Heavy knocks are causing injuries that leave players suffering from a lifetime of crippling chronic pain.
But world-leading clinical trials in Perth and Melbourne have found daily doses of medicinal cannabis can provide relief to those whose pain is so severe they rely on large doses of drugs like morphine to get through the day.
Years of rough play has taken its toll for ex-WAFL and VFL player Ryan Gale.
“I don’t think I ever went one week without pain somewhere,” he told 7NEWS.
Like so many sports players, Ryan had pushed through the pain, hiding it from club doctors.
“Physios say, ‘are you alright?’,” Ryan said.
“(You say) yes you are alright, give me an injection and get me back on the field.”
It was a mindset that led to years of chronic pain.
But at just 33, he ended up needing a hip replacement.
Countless retired sportspeople have the same problems.
But Richard Hopkins, the managing director of Zelira Therapeutics, which is conducting a medicinal cannabis trial for retired athletes, says the sporting pain and injury is a “silent epidemic” not being talked about often enough.
Early results of the Zelira Therapeutics trial, being carried out at St Vincent’s Hospital in Melbourne and Emerald Clinics in Perth, have shown medicinal cannabis can safely provide relief to patients who would otherwise be relying on opioid-based medications such as morphine.

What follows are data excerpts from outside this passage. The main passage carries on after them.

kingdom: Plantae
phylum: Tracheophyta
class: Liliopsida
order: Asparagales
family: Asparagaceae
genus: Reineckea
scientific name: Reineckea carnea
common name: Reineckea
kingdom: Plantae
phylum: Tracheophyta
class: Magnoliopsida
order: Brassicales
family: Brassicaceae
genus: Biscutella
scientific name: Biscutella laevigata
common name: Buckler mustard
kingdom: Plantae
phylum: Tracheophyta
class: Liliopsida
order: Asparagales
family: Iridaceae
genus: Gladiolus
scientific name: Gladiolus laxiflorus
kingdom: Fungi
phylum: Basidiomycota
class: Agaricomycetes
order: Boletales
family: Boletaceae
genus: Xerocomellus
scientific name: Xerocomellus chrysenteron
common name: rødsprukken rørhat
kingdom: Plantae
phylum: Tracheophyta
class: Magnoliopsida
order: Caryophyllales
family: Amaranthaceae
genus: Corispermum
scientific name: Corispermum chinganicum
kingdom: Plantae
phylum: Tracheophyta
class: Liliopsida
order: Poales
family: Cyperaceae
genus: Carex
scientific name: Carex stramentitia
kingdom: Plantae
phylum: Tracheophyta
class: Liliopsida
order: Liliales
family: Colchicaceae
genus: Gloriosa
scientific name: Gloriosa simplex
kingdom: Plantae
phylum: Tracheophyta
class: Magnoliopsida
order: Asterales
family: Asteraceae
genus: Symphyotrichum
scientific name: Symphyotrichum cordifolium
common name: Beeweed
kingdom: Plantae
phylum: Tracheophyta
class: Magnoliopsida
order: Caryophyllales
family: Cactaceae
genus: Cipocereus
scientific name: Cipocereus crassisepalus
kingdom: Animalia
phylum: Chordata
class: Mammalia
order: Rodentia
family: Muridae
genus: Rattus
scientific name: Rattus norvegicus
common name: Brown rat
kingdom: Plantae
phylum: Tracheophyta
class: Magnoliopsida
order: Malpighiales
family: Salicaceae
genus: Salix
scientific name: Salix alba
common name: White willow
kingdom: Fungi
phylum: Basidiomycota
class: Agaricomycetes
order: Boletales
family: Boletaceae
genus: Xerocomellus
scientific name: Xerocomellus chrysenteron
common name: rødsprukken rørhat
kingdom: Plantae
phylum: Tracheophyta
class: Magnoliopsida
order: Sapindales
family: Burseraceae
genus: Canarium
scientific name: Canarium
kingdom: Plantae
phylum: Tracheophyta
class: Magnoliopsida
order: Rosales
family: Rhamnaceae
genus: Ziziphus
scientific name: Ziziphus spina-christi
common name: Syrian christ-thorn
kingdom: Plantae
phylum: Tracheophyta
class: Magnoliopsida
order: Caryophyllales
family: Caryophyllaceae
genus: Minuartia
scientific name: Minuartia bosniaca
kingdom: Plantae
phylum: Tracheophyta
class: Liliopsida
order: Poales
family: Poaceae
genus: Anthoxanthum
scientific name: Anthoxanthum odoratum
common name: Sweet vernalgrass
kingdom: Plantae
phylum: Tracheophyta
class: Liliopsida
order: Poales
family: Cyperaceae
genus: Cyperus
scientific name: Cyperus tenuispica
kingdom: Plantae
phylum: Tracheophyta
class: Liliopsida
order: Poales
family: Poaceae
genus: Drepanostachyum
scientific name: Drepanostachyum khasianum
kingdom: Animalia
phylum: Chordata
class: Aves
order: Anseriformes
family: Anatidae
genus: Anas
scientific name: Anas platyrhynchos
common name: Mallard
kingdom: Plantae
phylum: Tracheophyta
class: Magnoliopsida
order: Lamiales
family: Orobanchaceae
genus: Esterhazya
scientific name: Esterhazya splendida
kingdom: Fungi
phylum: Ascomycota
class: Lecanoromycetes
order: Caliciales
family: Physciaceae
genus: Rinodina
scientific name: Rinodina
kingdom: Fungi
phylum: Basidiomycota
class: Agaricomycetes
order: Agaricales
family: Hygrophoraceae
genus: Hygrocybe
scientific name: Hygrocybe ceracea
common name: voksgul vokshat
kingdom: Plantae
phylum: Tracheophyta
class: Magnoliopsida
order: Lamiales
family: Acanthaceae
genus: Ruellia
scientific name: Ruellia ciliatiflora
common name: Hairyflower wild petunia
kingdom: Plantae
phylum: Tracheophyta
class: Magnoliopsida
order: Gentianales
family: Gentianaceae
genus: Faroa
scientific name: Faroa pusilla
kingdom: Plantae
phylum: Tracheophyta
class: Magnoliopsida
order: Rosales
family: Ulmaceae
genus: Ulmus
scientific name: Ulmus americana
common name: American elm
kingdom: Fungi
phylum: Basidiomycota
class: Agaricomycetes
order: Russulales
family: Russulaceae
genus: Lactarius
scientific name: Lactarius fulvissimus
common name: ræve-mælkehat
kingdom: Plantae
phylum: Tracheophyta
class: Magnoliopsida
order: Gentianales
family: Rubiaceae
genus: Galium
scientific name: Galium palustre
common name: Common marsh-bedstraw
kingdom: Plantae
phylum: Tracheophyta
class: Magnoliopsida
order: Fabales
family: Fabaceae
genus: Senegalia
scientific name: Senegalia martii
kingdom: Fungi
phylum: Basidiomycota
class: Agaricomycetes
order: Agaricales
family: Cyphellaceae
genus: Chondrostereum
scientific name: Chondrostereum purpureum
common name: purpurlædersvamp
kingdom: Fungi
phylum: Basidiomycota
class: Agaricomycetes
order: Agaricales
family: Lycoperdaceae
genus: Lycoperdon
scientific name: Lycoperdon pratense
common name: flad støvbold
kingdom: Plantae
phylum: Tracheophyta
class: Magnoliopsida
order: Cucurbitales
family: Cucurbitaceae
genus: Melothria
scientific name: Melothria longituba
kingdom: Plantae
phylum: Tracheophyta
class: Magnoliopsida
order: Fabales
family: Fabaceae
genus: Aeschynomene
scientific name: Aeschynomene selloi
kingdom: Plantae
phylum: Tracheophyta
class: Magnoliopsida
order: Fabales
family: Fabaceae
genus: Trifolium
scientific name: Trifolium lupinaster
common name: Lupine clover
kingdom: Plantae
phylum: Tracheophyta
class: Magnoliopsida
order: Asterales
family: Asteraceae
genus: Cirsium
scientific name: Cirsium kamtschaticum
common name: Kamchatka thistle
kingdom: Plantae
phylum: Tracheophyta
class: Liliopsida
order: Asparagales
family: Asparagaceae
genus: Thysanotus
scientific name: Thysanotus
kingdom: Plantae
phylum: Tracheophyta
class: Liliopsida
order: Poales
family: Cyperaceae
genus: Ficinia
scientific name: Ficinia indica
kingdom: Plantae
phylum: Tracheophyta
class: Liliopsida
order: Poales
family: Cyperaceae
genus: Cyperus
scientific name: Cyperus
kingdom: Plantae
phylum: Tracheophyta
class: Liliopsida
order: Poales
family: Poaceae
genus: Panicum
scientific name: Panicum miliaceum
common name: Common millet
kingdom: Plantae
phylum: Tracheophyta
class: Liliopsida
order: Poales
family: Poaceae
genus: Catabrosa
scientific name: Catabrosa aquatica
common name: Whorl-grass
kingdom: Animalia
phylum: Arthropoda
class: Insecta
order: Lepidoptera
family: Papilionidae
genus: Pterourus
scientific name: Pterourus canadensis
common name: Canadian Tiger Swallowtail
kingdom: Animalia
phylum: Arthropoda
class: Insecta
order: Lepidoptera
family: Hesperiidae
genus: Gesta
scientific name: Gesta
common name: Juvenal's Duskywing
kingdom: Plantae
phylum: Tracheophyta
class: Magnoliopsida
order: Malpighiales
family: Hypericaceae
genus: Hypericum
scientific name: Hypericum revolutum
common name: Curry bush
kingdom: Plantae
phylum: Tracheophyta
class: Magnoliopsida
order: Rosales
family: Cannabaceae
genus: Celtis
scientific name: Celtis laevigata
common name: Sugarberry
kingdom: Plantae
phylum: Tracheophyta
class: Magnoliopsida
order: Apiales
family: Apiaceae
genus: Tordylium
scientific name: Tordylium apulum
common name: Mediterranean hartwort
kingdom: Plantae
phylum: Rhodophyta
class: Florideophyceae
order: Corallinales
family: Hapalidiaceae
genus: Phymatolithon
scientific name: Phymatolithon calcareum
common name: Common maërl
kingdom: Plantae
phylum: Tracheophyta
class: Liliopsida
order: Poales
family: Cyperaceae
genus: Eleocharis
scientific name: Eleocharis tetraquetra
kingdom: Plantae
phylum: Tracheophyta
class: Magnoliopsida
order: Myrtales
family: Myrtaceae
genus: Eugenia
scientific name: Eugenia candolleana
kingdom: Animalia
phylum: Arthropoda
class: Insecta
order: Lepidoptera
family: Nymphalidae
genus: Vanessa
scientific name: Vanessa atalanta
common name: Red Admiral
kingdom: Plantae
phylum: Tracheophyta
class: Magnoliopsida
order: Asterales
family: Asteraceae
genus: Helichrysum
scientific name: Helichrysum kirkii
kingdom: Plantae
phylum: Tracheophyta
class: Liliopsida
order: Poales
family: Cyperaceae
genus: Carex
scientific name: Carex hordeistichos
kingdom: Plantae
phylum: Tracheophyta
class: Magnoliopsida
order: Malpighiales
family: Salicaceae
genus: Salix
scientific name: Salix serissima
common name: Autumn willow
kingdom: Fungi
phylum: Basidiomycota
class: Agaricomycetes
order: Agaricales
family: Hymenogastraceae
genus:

“Not only did we find that our cannabinoid formulation is safe for them to use and did not result in any serious side-effects, but we have also seen promising positive effects on their physical and mental wellbeing,” Dr Hopkins said.
Seven patients who used at least 60mgs of morphine or equivalent medication daily to treat chronic pain took part in Phase 1 of the study.
Patients were given a single dose of a medicinal cannabis formulation on the first day, followed by two doses daily for a further six days.
A questionnaire filled out by trial patients showed a “significant improvement” in pain interference scores, which measures how pain impacts a person’s function and daily life.
It doesn’t work for everyone and more research is needed, but for Ryan Gale, it’s been a game-changer.
“It’s so much better than taking some of the other stuff,” he told 7NEWS.
Dr Hopkins said the adverse side-effects of opioid-based treatment, including physical dependence, meant alternatives needed to be found.
“In the United States, an estimated 49,000 people died from opioid overdose in 2017 and that’s why it’s so important that we find alternative medications to treat chronic pain,” he said.